### TO DO
Word for word, transcribe the data below from the line with "Rookies | vs | Eastwood |" to the line with "Tegate | vs | Hertford Hornets Orange |", keeping both of those lines.

- Opening Delimiter -

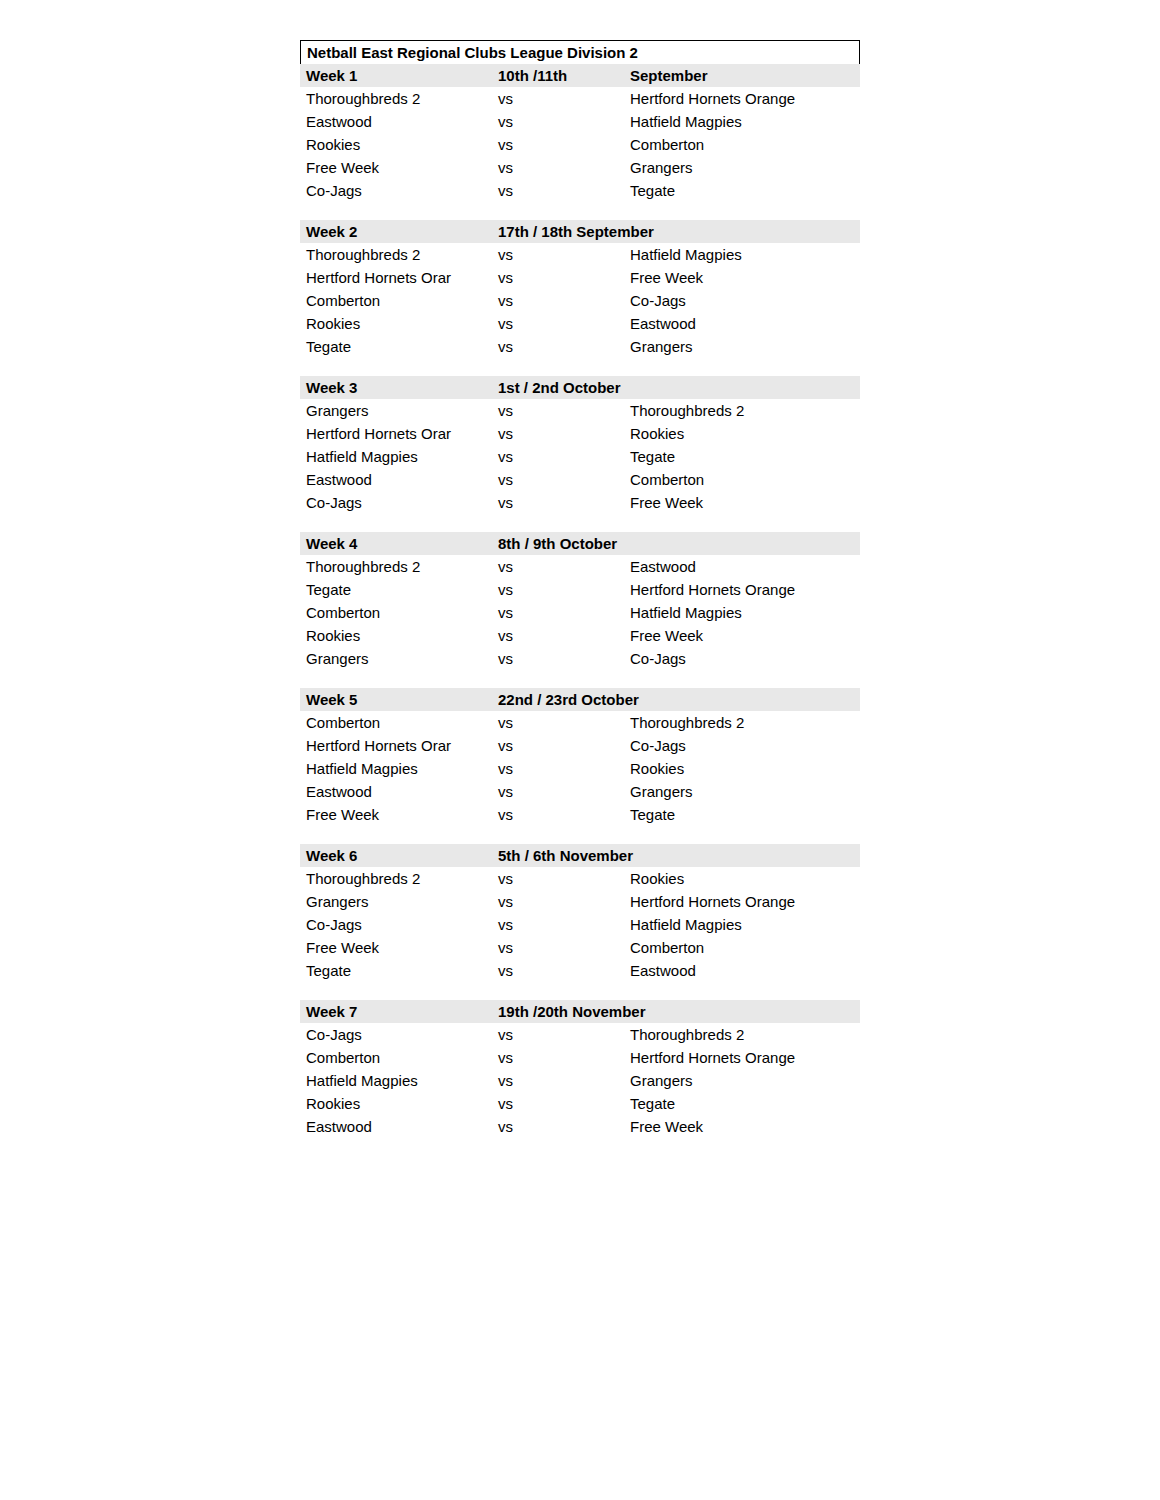Netball East Regional Clubs League Division 2
| Week 1 | 10th /11th | September |
| --- | --- | --- |
| Thoroughbreds 2 | vs | Hertford Hornets Orange |
| Eastwood | vs | Hatfield Magpies |
| Rookies | vs | Comberton |
| Free Week | vs | Grangers |
| Co-Jags | vs | Tegate |
| Week 2 | 17th / 18th September |
| Thoroughbreds 2 | vs | Hatfield Magpies |
| Hertford Hornets Orar | vs | Free Week |
| Comberton | vs | Co-Jags |
| Rookies | vs | Eastwood |
| Tegate | vs | Grangers |
| Week 3 | 1st / 2nd October |
| Grangers | vs | Thoroughbreds 2 |
| Hertford Hornets Orar | vs | Rookies |
| Hatfield Magpies | vs | Tegate |
| Eastwood | vs | Comberton |
| Co-Jags | vs | Free Week |
| Week 4 | 8th / 9th October |
| Thoroughbreds 2 | vs | Eastwood |
| Tegate | vs | Hertford Hornets Orange |
| Comberton | vs | Hatfield Magpies |
| Rookies | vs | Free Week |
| Grangers | vs | Co-Jags |
| Week 5 | 22nd / 23rd October |
| Comberton | vs | Thoroughbreds 2 |
| Hertford Hornets Orar | vs | Co-Jags |
| Hatfield Magpies | vs | Rookies |
| Eastwood | vs | Grangers |
| Free Week | vs | Tegate |
| Week 6 | 5th / 6th November |
| Thoroughbreds 2 | vs | Rookies |
| Grangers | vs | Hertford Hornets Orange |
| Co-Jags | vs | Hatfield Magpies |
| Free Week | vs | Comberton |
| Tegate | vs | Eastwood |
| Week 7 | 19th /20th November |
| Co-Jags | vs | Thoroughbreds 2 |
| Comberton | vs | Hertford Hornets Orange |
| Hatfield Magpies | vs | Grangers |
| Rookies | vs | Tegate |
| Eastwood | vs | Free Week |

- Closing Delimiter -

### TASK RESPONSE
| Rookies | vs | Eastwood |
| Tegate | vs | Grangers |
| Week 3 | 1st / 2nd October |
| Grangers | vs | Thoroughbreds 2 |
| Hertford Hornets Orar | vs | Rookies |
| Hatfield Magpies | vs | Tegate |
| Eastwood | vs | Comberton |
| Co-Jags | vs | Free Week |
| Week 4 | 8th / 9th October |
| Thoroughbreds 2 | vs | Eastwood |
| Tegate | vs | Hertford Hornets Orange |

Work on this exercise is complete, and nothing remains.